Entrevue historique à Asmara

Le premier ministre éthiopien s’est rendu dimanche 8 juillet à Asmara où il a été accueilli par le président érythréen. À sa descente d’avion, Abiy Ahmed a salué le président Isaias Afwerki et l’a pris dans ses bras. Ils n’ont fait aucun commentaire.

Le chef de cabinet de Abiy Ahmed a déclaré par tweet que « la visite offre une occasion extraordinaire pour promouvoir la paix pour le bien de nos peuples ».

L’Érythrée est une ancienne province éthiopienne sur la mer Rouge. Elle a déclaré son indépendance en 1993 après avoir chassé les troupes éthiopiennes de son territoire en 1991 au terme de trois décennies de guerre. Un contentieux sur la délimitation de leur frontière commune a dégénéré en guerre ouverte entre 1998 et 2000. Elle a causé la mort de 80 000 personnes.

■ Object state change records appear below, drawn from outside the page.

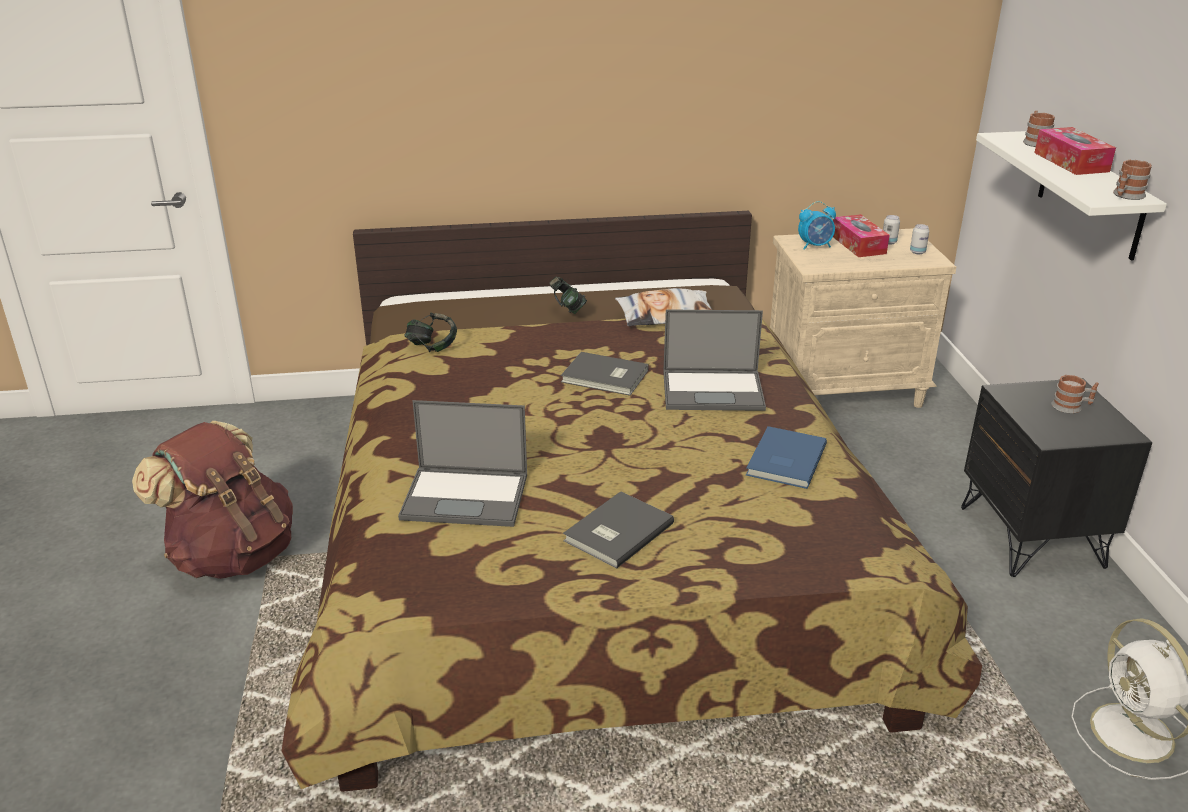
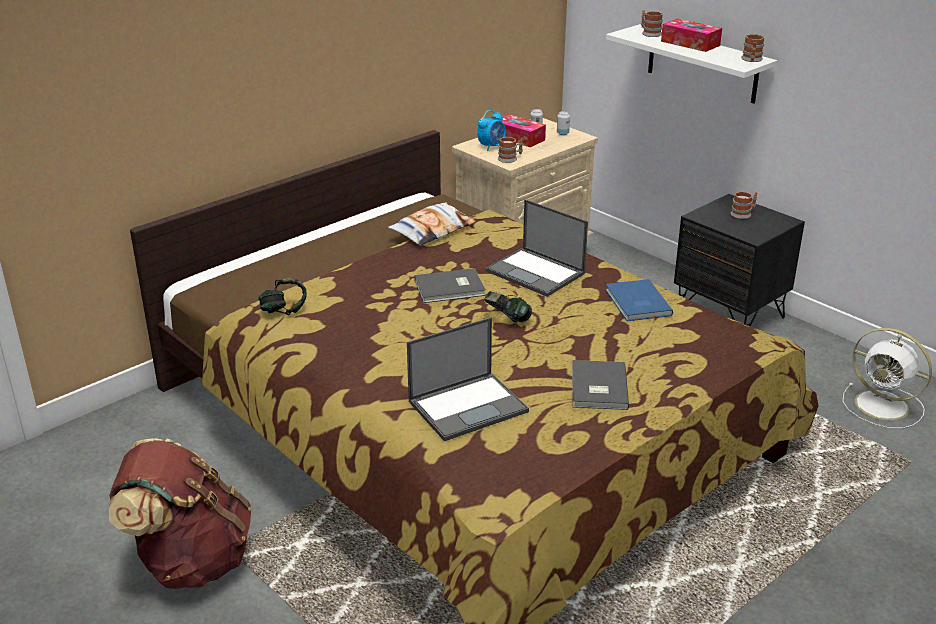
camera: 35 degrees left, 0 degrees up
headphones [549,277,587,314] -> headphones moved to [484,291,532,323]
laptop [663,309,766,411] -> laptop turned 75 degrees clockwise [485,199,588,297]
none -> mug [498,137,523,163]

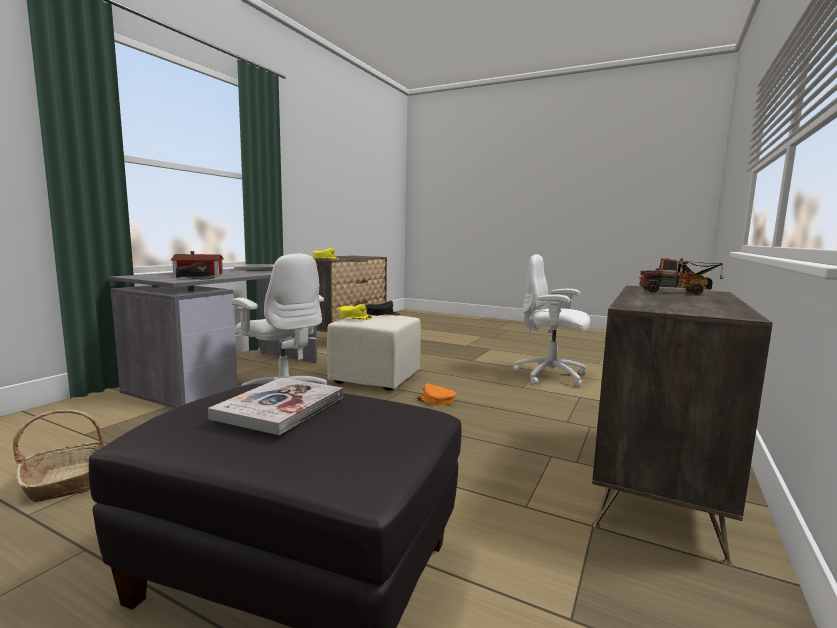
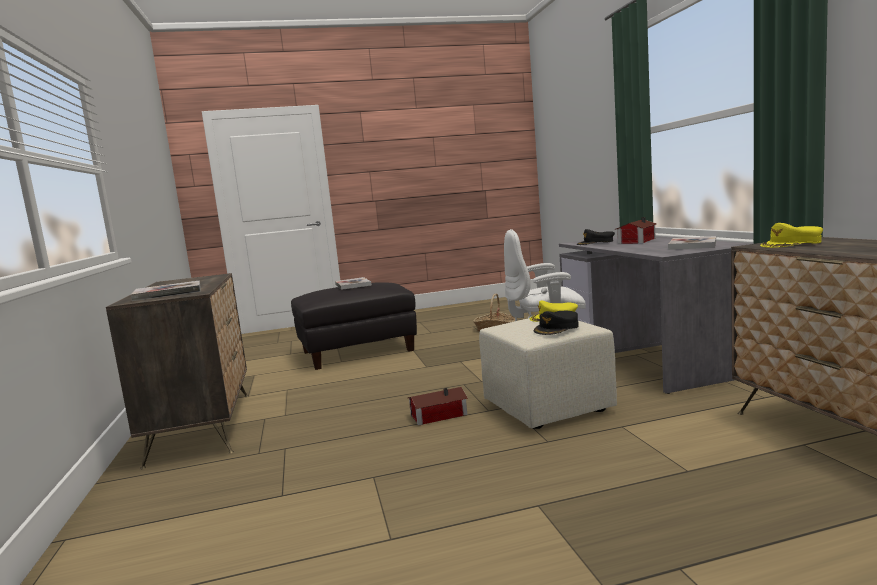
camera: 140 degrees right, 0 degrees up
orange cap [416,383,456,406] -> toy house [408,387,468,425]
white office chair [513,254,590,387] -> none
toy truck [639,258,723,295] -> book [131,281,200,301]

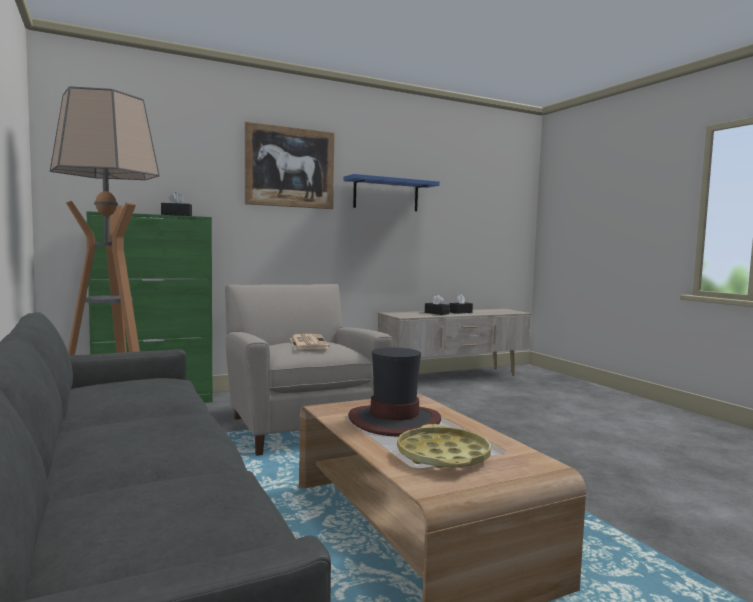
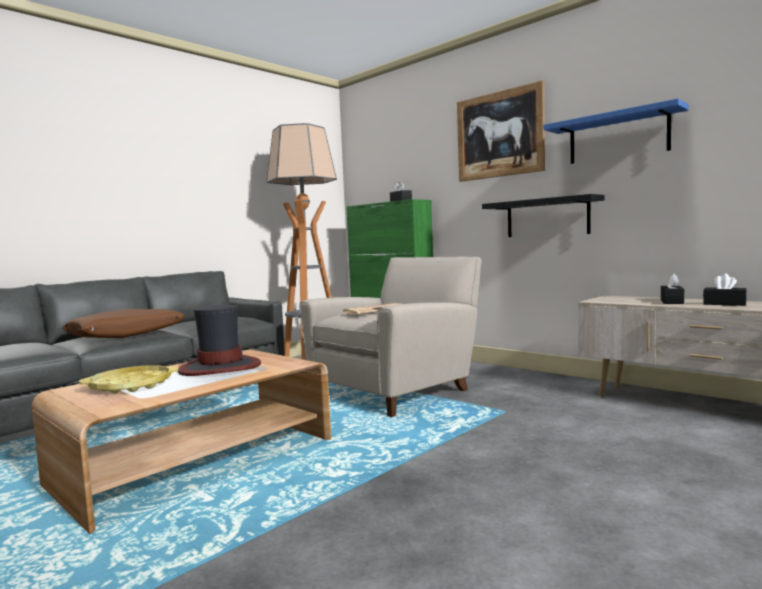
camera: 70 degrees right, 0 degrees up
none -> brown pillow [62,309,186,338]
none -> black shelf [482,194,605,237]

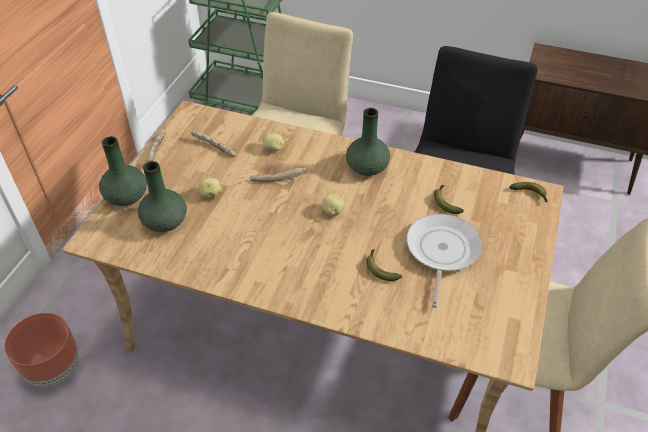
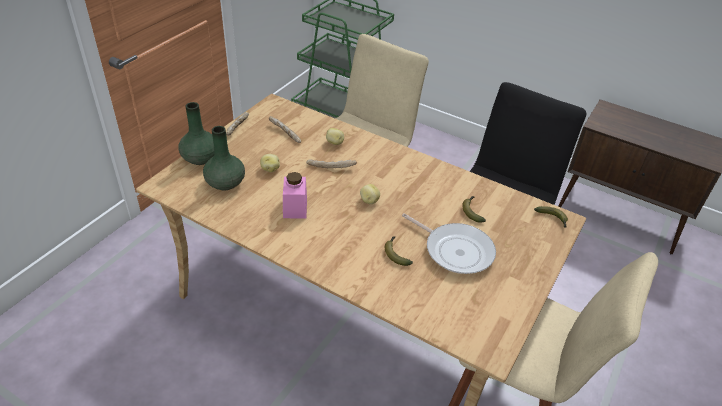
camera: 10 degrees right, 5 degrees down
brown planter [4,313,79,388] -> none
green vase [346,108,390,176] -> none
frying pan [406,214,482,308] -> frying pan turned 105 degrees clockwise [402,213,496,274]
none -> pink jar [283,172,307,218]

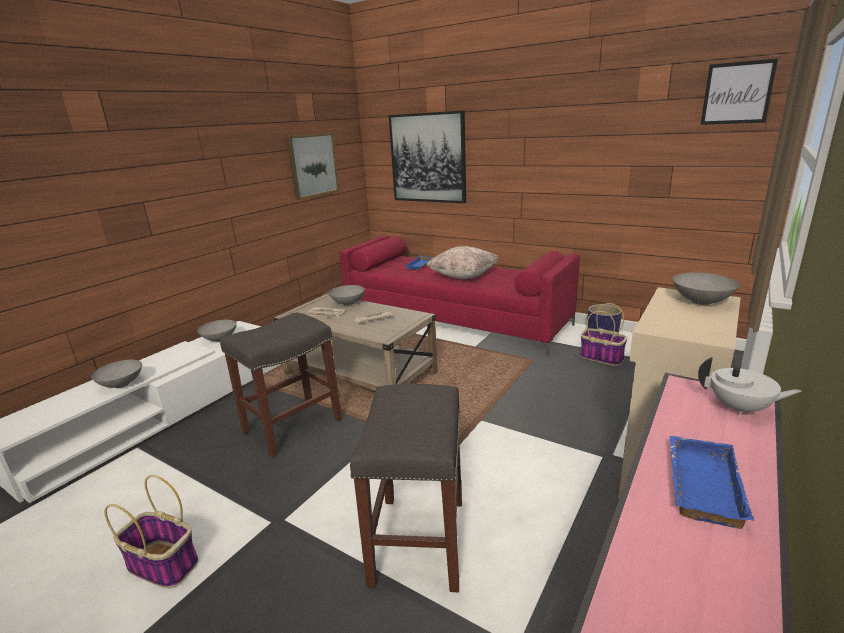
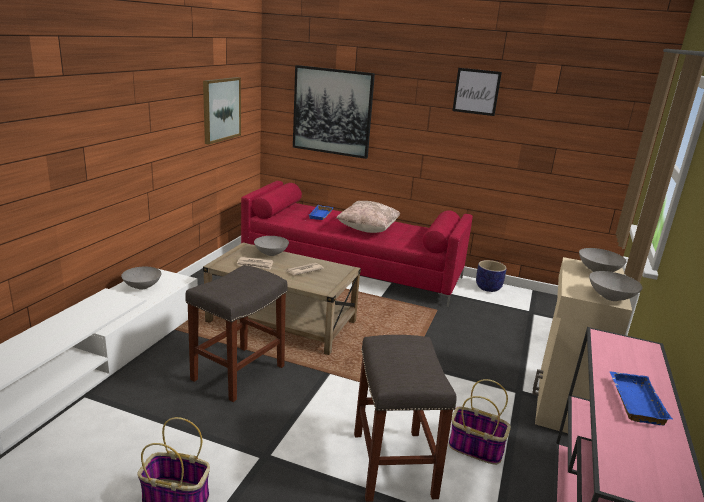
camera: 15 degrees left, 0 degrees up
grey bowl [91,360,142,388] -> grey bowl moved to [589,271,642,301]
basket [580,303,628,366] -> basket moved to [449,379,511,465]
white teapot [698,357,802,416] -> none
picture [700,59,778,125] -> picture moved to [452,68,502,116]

Un nouveau pouvoir à Addis-Abeba

La rencontre du dimanche 8 juillet fait suite à l’annonce par Abiy Ahmed le mois dernier de la volonté de l’Éthiopie de céder à l’Érythrée un territoire frontalier disputé qu’elle occupe malgré un jugement d’une commission indépendante internationale soutenu par l’ONU datant de 2002. Cette promesse d’un retrait éthiopien de la zone contestée, dont la ville de Badme, ne s’est pas encore concrétisée. L’initiative a débouché sur l’envoi fin juin à Addis-Abeba d’une délégation érythréenne de haut niveau.

En Éthiopie, Abiy Ahmed est arrivé au pouvoir en avril 2018. Ce jeune leader de 42 ans, d’ethnie oromo, a marginalisé la vieille garde tigréenne, honnie d’Issaias Afwerki. Il a amorcé un train de réformes sans précédent depuis plus de vingt-cinq ans dans le deuxième pays le plus peuplé d’Afrique.

Visite américaine en Érythrée

En Érythrée, après la fin de la guerre, Issaias Afwerki a imposé un régime autoritaire, qu’il justifie par une supposée menace éthiopienne. Au pouvoir depuis 1993, le président érythréen, âgé de 72 ans, a soumis son peuple à un service militaire à durée indéterminée et il a refusé d’organiser des élections. Accusé de violations des droits de l’homme, son régime est régulièrement montré du doigt par la majorité de la communauté internationale.

Mais, fin avril, le sous-secrétaire d’État américain en charge de l’Afrique, Donald Yamamoto, a effectué la première visite d’un haut responsable américain en Érythrée depuis des années.

D’abord proche du Qatar, Issaias Afwerki a changé d’allégeance en 2015, en se rapprochant de l’Arabie saoudite et des Émirats arabes unis qui ont utilisé le port d’Assab pour la guerre au Yémen.

Espoir de levées des sanctions

L’Érythrée pourrait tenter de faire payer l’utilisation des ports de Massawa et Assab à l’Éthiopie, qui depuis l’indépendance de l’Érythrée n’a plus d’accès à la mer et dépend de Djibouti pour son commerce.

L’Érythrée espère aussi que sa bonne volonté sera récompensée par une levée des sanctions du Conseil de sécurité de l’ONU, adoptées en 2009 en raison notamment de son soutien présumé aux islamistes somaliens chebab.